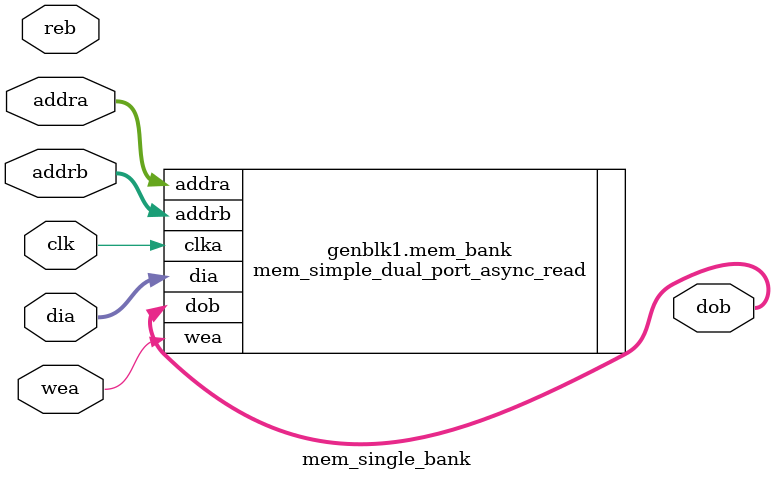
<source format=sv>
/*******************************************************************************
#   +html+<pre>
#
#   FILENAME: mem_single_bank.sv
#   AUTHOR: Greg Taylor     CREATION DATE: 20 Sept 2025
#
#   DESCRIPTION:
#
#   CHANGE HISTORY:
#   20 Sept 2025    Greg Taylor
#       Initial version
#
#   Copyright (C) 2014 Greg Taylor <gtaylor@sonic.net>
#
#   This file is part of OPL3 FPGA.
#
#   OPL3 FPGA is free software: you can redistribute it and/or modify
#   it under the terms of the GNU Lesser General Public License as published by
#   the Free Software Foundation, either version 3 of the License, or
#   (at your option) any later version.
#
#   OPL3 FPGA is distributed in the hope that it will be useful,
#   but WITHOUT ANY WARRANTY; without even the implied warranty of
#   MERCHANTABILITY or FITNESS FOR A PARTICULAR PURPOSE.  See the
#   GNU Lesser General Public License for more details.
#
#   You should have received a copy of the GNU Lesser General Public License
#   along with OPL3 FPGA.  If not, see <http://www.gnu.org/licenses/>.
#
#   Original Java Code:
#   Copyright (C) 2008 Robson Cozendey <robson@cozendey.com>
#
#   Original C++ Code:
#   Copyright (C) 2012  Steffen Ohrendorf <steffen.ohrendorf@gmx.de>
#
#   Some code based on forum posts in:
#   http://forums.submarine.org.uk/phpBB/viewforum.php?f=9,
#   Copyright (C) 2010-2013 by carbon14 and opl3
#
#******************************************************************************/
`timescale 1ns / 1ps
`default_nettype none

module mem_single_bank #(
    parameter DATA_WIDTH = 0,
    parameter DEPTH = 0,
    parameter OUTPUT_DELAY = 0, // 0, 1, or 2
    parameter DEFAULT_VALUE = 0
) (
    input wire clk,
    input wire wea,
    input wire reb, // only used if OUTPUT_DELAY >0
    input wire [$clog2(DEPTH)-1:0] addra,
    input wire [$clog2(DEPTH)-1:0] addrb,
    input wire [DATA_WIDTH-1:0] dia,
    output logic [DATA_WIDTH-1:0] dob
);
    if (OUTPUT_DELAY == 0)
        mem_simple_dual_port_async_read #(
            .DATA_WIDTH(DATA_WIDTH),
            .DEPTH(DEPTH),
            .DEFAULT_VALUE(DEFAULT_VALUE)
        ) mem_bank (
            .clka(clk),
            .wea,
            .addra,
            .addrb,
            .dia,
            .dob
        );
    else
        mem_simple_dual_port #(
            .DATA_WIDTH(DATA_WIDTH),
            .DEPTH(DEPTH),
            .OUTPUT_DELAY(OUTPUT_DELAY),
            .DEFAULT_VALUE(DEFAULT_VALUE)
        ) mem_bank (
            .clka(clk),
            .clkb(clk),
            .wea,
            .reb,
            .addra,
            .addrb,
            .dia,
            .dob
        );
endmodule
`default_nettype wire

</source>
++++++
== Required work ==
Where the word "Sept" appears in a line of the data above, tally that line; then give the total and nothing more.

== Your solution ==
2